09 - 2 scallions, chopped
10 - 1 small garlic clove
11 - 2 tablespoons freshly squeezed lemon juice
12 - 2 teaspoons drained capers
13 - ½ teaspoon kosher salt, or to taste
14 - ¼ teaspoon freshly ground black pepper

# How-To Steps:

01 - Place mayonnaise, Greek yogurt, and sour cream into a food processor or blender.
02 - Incorporate parsley, chives, tarragon, basil, dill (if using), scallions, garlic, capers, lemon juice, salt, and pepper into the processor.
03 - Process mixture until smooth and vibrant green, scraping down the sides as needed.

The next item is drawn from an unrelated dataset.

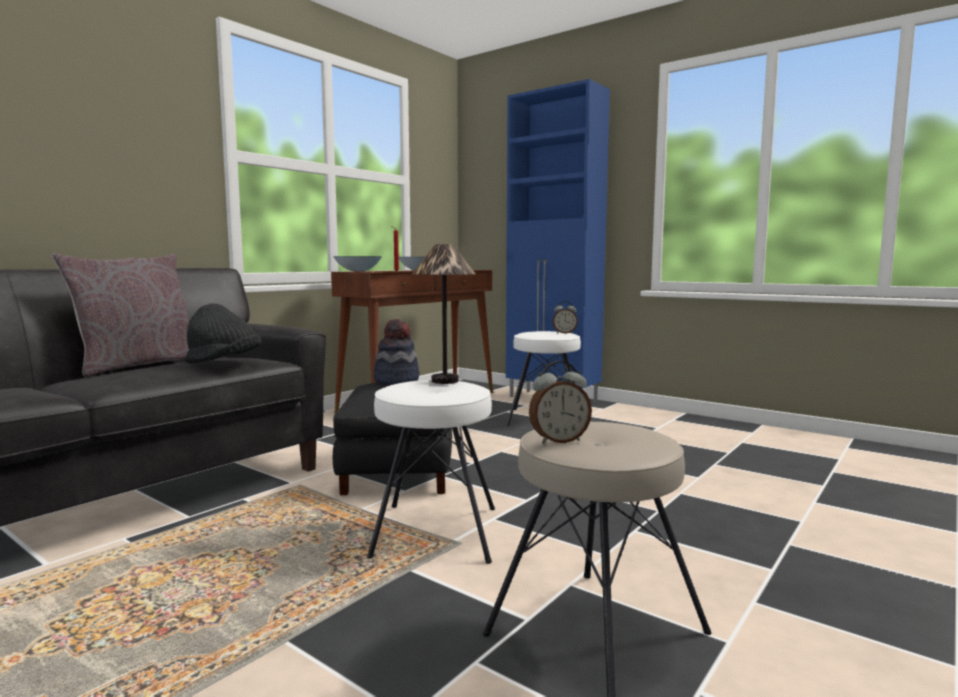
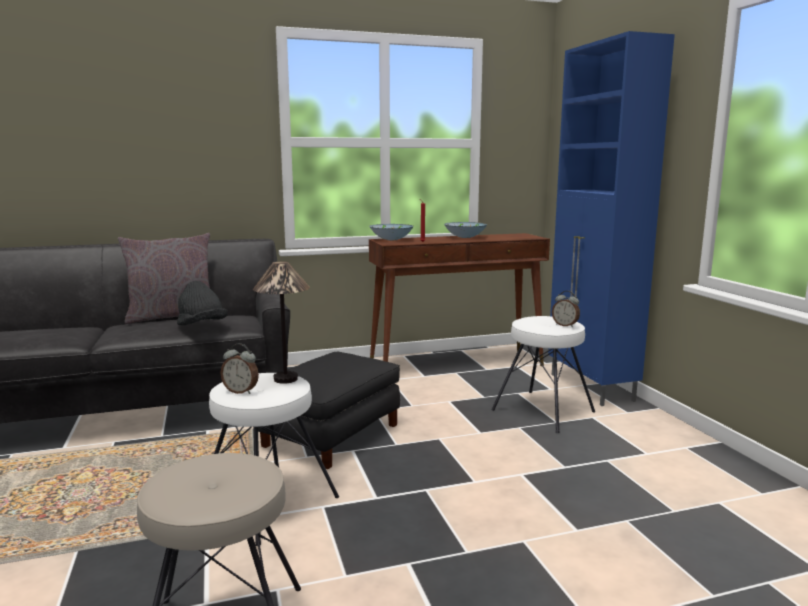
camera: 35 degrees right, 5 degrees up
hat [374,319,420,385] -> none
alarm clock [529,361,592,444] -> alarm clock moved to [220,343,259,394]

Taste and adjust seasoning.
04 - Transfer dip to a bowl, cover tightly, and refrigerate for at least 30 minutes before serving.
05 - Present chilled with fresh vegetables, chips, or use as a sandwich spread.

# Expert Suggestions:

01 -
  • It's ready in 10 minutes flat—no cooking, just blending and chilling.
  • Fresh herbs make it taste like springtime in every bite, and you can swap them around depending on what you have.
  • It's somehow elegant enough for a dinner party but casual enough for a Wednesday night snack with vegetables.
  • One batch easily becomes a reliable appetizer, sandwich spread, and vegetable companion all at once.
02 -
  • Taste the dip before it's fully chilled because cold dulls flavors—you might need slightly more salt and lemon than feels right at room temperature.
  • Don't over-blend or the dip gets warm and the herbs can turn slightly bitter; stop as soon as it's smooth and vibrant green.
03 -
  • Mince your garlic extremely fine or use a microplane to grate it so you don't end up with harsh garlic chunks in what should be a smooth dip.
  • If the dip seems too thick after chilling, stir in a tablespoon of milk or yogurt to loosen it up before serving.